Sammy Greenwall introduced StoryHouse to Justin Wenig, who was mid-raise on his post-Coursedog company. Justin offered to cut back another investor to allow a $100K allocation if StoryHouse committed within 24 hours; recommendation from the note was to take the allocation.
Intro and intel source: SH portfolio founder. Introducer: Sammy Greenwall. Deal status at time of call: In Conversation.
Next steps: Give him a call this evening with an answer. Justin said he would cut back another investor and let us do $100K if we let him know in the next 24 hours.
Summary of call: Second-time PO founder who built Coursedog and raised $30M+, sold to JMI for $200M. Building a software company to help companies land public-sector and educational-institution contracts; their first contract and customer was with Coursedog. $10M uncapped SAFE with MFN and 20% discount. Coatue, Owl Ventures, and 3 other gov-tech firms.
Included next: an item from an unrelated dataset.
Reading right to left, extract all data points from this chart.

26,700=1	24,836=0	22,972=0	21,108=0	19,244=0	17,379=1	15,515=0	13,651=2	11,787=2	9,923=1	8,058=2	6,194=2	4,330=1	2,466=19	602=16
Turned down a priced-round offer from First Round.
Recommendation: Do $100K — one of the top PO founders with a past 9-figure exit and an extremely high-signal syndicate building a business to solve a problem he encountered from his previous business. Risk is that it's uncapped, but at least there's a discount and MFN.
Team & founders: Sammy put me in touch with Justin and shared that he was raising for a new company. He wasn't on our radar because he only had Columbia on his LinkedIn. Justin Wenig — PO and Columbia CS dropout. Started Coursedog right when he dropped out and was CEO and co-founder there for seven years. His co-founder there, Nicholas Diao, spent two years at Pomona. Coursedog was academic scheduling software and curriculum management. At Coursedog, Justin got the company to over 2.5M students served and worked with 300+ universities. Had a $200M majority sell to JMI Equity in a growth-equity round; previously raised over $20M from First Round Capital, Coatue, and YC. Left Coursedog five months ago to build this. Knew all the problems Coursedog had selling to state and local governments and educational institutions. Left Coursedog to build the solution. He put in $1M to bootstrap this; they are now at 50 customers with $500K ARR.
Company & insight: AI SaaS company to tackle challenges of navigating procurement for businesses and contractors that work with state and local government and educational institutions. Software to help win more government and school contracts — market intelligence tools and proposal writers. Problem framing: these businesses face unique GTM challenges due to the highly regulated nature of public procurement; today companies rely on a patchwork of legacy systems, low-NPS tools, and manual processes to navigate the complexities of selling to governments.
Market & competitors: The combined GDP contribution of private companies selling to the public sector is estimated at $2 trillion annually, roughly 15% of U.S. GDP.
Traction: Currently working with 50 customers, including Govwell, Stellic, and Cybernut. Doubled revenue MoM for the prior three months. $500K ARR right now. Headcount of 10.
Round dynamics & financials: $10M uncapped SAFE. Owl Ventures, Coatue, and three other gov-tech funds. Post-money terms: $10M uncapped SAFE, 20% discount and MFN.